▶ [WORK TO COMPLETE]:
1: Pull out the passage of the Lucky the Man article from "Wizz Jones chronology" to "Jones' personal archive.", copying it word for word.
2: Extend the article on the album Lucky the Man, picking up right after its final sentence.

-------- EXCERPTED PASSAGE

Studio album by Wizz Jones
- Released: 2001
- Recorded: 1998–2000
- Genre: Folk, folk rock
- Length: 46:10
- Label: Scenescof (USA), Hux
- Producer: Wizz Jones, Andy le Vien, Charles Reynolds

Wizz Jones chronology
| Through the Fingers (2001) | Lucky the Man (2001) | Young Fashioned Ways (2004) |

Alternative cover (extended reissue on Hux Records)
- Cover for "Lucky the Man" (extended reissue)

= Lucky the Man =

Lucky the Man is the 2001 studio album by the British folk guitarist, singer and songwriter Wizz Jones. The album was re-released on CD in 2007, with additional tracks, on the Hux label; this issue comes with a 12-page booklet including extensive notes, personal comments from Wizz on each of the bonus tracks, plus rare photographs from Jones' personal archive.

----------------
-------- ENTRIES PROVIDED

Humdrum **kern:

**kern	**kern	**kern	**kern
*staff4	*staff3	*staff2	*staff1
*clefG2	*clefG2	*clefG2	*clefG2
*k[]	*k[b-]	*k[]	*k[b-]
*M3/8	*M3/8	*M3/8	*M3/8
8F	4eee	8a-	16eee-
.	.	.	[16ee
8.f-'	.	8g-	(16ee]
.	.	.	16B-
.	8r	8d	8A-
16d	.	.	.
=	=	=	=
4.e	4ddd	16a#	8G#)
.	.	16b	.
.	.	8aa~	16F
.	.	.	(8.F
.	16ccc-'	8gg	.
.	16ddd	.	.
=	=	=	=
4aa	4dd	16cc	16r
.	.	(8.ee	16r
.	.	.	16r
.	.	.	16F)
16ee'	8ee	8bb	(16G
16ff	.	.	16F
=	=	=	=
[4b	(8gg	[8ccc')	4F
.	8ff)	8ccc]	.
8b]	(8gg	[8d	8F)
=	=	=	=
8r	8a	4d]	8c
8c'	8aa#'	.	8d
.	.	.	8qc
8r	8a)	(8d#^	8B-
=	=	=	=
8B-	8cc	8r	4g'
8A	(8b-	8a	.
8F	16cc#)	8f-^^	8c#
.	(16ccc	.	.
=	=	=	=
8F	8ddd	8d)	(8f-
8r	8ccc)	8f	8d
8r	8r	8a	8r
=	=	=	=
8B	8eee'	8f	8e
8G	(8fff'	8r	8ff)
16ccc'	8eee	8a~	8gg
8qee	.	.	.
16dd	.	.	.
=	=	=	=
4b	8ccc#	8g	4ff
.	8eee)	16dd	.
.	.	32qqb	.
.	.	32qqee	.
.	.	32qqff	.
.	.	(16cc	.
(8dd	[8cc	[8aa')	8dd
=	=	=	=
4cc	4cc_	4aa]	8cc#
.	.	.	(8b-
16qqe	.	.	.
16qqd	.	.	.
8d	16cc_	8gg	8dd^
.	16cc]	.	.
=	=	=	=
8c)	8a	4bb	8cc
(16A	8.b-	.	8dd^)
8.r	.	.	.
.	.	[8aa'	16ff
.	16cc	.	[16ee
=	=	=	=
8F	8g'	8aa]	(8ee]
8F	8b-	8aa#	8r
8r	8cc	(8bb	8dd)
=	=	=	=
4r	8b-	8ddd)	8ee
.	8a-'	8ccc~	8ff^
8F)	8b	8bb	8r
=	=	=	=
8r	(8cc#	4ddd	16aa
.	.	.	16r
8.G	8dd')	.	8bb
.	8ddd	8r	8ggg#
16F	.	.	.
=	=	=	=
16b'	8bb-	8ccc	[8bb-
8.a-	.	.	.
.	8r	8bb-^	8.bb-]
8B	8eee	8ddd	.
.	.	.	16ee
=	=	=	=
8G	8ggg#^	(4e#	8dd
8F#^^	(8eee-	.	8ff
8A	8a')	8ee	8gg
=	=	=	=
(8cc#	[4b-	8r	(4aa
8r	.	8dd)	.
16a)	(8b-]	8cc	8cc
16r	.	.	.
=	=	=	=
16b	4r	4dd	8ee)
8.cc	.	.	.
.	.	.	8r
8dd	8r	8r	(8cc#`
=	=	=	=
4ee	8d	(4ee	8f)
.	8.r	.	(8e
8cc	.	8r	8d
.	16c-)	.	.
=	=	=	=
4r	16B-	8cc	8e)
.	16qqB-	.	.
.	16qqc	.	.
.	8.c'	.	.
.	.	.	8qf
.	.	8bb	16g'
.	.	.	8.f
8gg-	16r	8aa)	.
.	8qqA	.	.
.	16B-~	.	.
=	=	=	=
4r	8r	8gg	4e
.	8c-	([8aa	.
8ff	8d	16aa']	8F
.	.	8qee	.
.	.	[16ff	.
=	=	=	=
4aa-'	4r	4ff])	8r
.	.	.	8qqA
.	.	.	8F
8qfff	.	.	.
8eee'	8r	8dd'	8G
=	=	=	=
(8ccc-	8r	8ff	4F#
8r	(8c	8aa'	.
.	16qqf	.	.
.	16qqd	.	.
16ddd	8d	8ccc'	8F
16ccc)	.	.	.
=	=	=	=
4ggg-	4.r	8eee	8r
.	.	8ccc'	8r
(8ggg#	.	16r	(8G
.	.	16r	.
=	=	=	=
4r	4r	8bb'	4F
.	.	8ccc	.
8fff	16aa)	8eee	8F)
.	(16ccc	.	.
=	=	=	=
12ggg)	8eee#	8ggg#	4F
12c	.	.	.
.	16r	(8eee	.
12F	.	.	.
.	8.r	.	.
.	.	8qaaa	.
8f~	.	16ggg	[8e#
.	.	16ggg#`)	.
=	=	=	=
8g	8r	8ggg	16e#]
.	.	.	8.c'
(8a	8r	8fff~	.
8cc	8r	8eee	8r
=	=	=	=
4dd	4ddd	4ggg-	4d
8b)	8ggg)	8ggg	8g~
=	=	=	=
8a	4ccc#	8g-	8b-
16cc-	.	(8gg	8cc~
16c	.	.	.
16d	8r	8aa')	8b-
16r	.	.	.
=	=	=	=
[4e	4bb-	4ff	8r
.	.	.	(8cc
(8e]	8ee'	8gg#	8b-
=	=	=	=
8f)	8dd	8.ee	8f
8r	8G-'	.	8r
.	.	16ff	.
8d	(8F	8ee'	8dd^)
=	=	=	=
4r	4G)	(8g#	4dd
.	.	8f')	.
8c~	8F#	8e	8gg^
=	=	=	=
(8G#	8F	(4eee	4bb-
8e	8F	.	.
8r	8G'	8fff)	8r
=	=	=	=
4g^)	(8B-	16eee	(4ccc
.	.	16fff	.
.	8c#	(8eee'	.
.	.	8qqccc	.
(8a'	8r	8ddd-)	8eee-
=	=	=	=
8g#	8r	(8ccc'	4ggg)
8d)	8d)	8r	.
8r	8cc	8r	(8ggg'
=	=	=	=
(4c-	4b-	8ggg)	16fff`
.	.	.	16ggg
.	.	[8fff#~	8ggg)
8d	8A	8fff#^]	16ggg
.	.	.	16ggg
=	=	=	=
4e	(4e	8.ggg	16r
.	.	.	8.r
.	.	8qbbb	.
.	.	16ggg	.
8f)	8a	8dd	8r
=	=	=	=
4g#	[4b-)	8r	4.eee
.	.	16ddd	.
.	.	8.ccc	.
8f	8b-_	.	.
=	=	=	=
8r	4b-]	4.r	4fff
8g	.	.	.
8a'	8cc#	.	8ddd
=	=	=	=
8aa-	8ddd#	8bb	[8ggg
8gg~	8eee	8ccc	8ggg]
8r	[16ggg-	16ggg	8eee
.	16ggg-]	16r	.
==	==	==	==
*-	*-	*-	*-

----------------

▶ [ANSWERS TO EACH TASK]:
1:
Wizz Jones chronology
| Through the Fingers (2001) | Lucky the Man (2001) | Young Fashioned Ways (2004) |

Alternative cover (extended reissue on Hux Records)
- Cover for "Lucky the Man" (extended reissue)

= Lucky the Man =

Lucky the Man is the 2001 studio album by the British folk guitarist, singer and songwriter Wizz Jones. The album was re-released on CD in 2007, with additional tracks, on the Hux label; this issue comes with a 12-page booklet including extensive notes, personal comments from Wizz on each of the bonus tracks, plus rare photographs from Jones' personal archive.

2:
==Track listing==
1. "Weeping Willow Blues" (Blind Boy Fuller)
2. "Sermonette" (Nat and Julian Adderley)
3. "Lucky the Man" (Wizz Jones)
4. "Paris" (Clive Palmer; arranged by Wizz Jones)
5. "Omie Wise "(Traditional; arranged by Wizz Jones)
6. "Mountain Rain" (Archie Fisher)
7. "In Stormy Weather" (Al Jones)
8. "Another Summertime" (Wizz Jones)
9. "Lullaby of Battersea" (Wizz Jones)
10. "Roving Cowboy (Ballad of Dan Moody)" (Mike Smith)
11. "Funny (But I Still Love You)" (Ray Charles)
12. "Blues Run the Game" (Jackson C. Frank)
13. "Would You Like to Take a Walk?" (Mort Dixon, Billy Rode, Harry Warren)

==Additional tracks on 2007 CD release==

- "About a Spoonful" (Mance Lipscomb)
- "Dark Eyed Gypsies" (Traditional; arranged by Wizz Jones)
- "Moving On Song" (Ewan MacColl)
- "Planet Without a Plan" (Wizz Jones)
- "Sugar for Sugar" (Rabbit Brown) (Note: with Ramblin' Jack Elliott, previously unissued)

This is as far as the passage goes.